[Exercise materials — start]
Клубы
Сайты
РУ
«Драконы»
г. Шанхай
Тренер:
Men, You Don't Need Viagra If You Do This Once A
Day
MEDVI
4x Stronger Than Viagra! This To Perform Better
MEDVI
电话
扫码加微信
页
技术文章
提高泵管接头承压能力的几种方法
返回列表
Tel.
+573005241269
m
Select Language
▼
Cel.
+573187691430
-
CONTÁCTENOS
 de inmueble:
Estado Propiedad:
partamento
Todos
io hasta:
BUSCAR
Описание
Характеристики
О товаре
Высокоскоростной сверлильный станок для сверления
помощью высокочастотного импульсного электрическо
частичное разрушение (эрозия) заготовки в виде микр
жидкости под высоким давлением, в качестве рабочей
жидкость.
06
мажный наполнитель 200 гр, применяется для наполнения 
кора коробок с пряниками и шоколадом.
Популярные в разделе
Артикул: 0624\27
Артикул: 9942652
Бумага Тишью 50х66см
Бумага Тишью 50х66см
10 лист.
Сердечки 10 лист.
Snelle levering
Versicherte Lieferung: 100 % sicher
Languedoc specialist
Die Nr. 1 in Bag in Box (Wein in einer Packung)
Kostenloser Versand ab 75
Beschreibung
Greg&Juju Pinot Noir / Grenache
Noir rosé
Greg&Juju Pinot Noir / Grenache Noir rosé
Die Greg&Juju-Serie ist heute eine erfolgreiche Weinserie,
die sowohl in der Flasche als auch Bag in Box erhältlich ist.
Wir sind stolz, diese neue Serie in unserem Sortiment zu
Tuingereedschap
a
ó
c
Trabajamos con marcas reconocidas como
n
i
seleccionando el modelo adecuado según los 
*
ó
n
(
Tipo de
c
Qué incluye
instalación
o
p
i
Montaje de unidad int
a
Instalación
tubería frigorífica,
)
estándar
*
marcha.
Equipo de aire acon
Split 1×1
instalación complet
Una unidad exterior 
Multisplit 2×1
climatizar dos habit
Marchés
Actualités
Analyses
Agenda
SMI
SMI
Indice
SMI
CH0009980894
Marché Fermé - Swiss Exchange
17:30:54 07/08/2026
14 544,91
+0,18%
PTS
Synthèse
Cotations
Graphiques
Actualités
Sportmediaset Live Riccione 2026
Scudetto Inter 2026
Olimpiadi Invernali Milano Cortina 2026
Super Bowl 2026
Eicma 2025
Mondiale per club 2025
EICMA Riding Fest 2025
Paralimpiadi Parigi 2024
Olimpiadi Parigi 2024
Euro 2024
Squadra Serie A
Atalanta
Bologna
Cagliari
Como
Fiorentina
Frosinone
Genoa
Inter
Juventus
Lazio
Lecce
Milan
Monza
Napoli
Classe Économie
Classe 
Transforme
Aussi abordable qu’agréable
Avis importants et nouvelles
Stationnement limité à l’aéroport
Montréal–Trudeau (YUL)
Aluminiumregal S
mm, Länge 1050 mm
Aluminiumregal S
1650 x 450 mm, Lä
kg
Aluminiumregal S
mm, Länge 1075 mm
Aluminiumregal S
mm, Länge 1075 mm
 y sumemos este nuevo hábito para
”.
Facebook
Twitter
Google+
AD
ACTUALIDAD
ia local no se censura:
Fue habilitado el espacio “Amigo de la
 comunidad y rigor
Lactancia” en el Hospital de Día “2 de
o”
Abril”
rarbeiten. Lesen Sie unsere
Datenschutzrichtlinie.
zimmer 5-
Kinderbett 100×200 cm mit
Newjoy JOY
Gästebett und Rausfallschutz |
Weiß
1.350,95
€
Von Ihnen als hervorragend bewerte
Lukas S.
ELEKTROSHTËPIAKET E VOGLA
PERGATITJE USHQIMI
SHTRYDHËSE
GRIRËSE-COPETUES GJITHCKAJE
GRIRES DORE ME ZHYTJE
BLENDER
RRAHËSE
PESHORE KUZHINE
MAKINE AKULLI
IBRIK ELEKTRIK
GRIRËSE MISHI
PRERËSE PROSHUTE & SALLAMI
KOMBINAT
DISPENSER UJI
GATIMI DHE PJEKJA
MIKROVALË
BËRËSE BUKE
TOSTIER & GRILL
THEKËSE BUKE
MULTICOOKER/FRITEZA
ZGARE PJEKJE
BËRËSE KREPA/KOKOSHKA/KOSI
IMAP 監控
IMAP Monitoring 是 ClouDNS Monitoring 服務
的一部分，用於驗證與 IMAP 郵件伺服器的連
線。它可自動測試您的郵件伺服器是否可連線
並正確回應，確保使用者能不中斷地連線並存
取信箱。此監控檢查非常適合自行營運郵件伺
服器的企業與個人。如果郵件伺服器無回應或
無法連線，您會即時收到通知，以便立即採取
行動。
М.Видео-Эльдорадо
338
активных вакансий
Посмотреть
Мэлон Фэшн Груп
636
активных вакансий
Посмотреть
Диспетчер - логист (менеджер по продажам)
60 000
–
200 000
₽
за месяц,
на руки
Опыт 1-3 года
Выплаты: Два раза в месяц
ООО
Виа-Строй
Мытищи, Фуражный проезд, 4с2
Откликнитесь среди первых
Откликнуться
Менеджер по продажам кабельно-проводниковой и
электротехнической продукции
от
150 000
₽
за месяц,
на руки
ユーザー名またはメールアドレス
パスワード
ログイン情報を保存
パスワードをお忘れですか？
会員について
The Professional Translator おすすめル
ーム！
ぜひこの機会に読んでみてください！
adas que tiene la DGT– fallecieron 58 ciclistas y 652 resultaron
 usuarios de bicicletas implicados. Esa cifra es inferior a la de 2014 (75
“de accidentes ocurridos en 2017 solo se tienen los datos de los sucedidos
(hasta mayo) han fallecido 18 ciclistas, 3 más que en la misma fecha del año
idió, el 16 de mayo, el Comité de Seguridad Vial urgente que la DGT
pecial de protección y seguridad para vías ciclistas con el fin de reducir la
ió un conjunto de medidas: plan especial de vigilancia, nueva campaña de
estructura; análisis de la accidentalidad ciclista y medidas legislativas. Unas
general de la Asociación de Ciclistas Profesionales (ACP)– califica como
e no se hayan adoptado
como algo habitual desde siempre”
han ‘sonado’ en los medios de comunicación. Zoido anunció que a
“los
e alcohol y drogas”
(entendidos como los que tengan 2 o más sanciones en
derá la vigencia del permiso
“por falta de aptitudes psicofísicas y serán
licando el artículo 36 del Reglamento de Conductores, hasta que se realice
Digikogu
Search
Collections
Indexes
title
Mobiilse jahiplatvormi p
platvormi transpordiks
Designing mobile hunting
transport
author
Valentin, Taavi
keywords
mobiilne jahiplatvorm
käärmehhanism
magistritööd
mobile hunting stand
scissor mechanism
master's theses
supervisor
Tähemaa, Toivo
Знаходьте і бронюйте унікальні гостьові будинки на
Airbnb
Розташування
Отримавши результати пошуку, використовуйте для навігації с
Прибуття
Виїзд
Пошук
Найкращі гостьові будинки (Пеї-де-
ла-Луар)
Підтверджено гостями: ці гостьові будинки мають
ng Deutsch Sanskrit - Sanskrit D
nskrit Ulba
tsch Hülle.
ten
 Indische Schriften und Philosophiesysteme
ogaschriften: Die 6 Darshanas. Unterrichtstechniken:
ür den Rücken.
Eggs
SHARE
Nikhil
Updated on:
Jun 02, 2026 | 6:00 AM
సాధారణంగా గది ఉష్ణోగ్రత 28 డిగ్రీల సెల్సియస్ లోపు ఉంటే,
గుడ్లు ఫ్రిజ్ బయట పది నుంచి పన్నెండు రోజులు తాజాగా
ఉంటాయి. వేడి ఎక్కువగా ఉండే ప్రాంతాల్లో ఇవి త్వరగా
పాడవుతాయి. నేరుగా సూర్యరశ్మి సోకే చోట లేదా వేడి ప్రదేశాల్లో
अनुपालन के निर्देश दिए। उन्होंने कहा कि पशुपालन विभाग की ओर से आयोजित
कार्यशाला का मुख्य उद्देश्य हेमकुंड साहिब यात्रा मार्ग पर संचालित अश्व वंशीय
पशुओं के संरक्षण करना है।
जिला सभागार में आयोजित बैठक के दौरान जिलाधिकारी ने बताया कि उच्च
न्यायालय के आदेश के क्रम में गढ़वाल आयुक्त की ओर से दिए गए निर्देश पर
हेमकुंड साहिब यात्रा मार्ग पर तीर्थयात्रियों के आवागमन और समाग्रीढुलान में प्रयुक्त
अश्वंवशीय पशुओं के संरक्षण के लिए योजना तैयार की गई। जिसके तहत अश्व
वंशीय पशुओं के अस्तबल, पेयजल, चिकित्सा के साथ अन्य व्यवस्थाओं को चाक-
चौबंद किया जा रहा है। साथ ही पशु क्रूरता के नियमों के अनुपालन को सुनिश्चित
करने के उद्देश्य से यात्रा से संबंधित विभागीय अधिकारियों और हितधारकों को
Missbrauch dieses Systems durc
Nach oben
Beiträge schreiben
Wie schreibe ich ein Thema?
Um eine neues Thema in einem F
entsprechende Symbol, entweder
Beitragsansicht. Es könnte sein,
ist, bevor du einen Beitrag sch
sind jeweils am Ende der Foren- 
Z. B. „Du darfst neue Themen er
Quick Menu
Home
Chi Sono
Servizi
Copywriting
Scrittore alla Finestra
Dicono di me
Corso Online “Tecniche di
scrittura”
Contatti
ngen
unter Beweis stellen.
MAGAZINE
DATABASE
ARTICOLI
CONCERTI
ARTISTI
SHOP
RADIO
[Exercise materials — finish]
> _What is needed_
Determine the number of lines above holding the string "Pinot". Reply with it and nothing more.

> _Result for this exercise_
2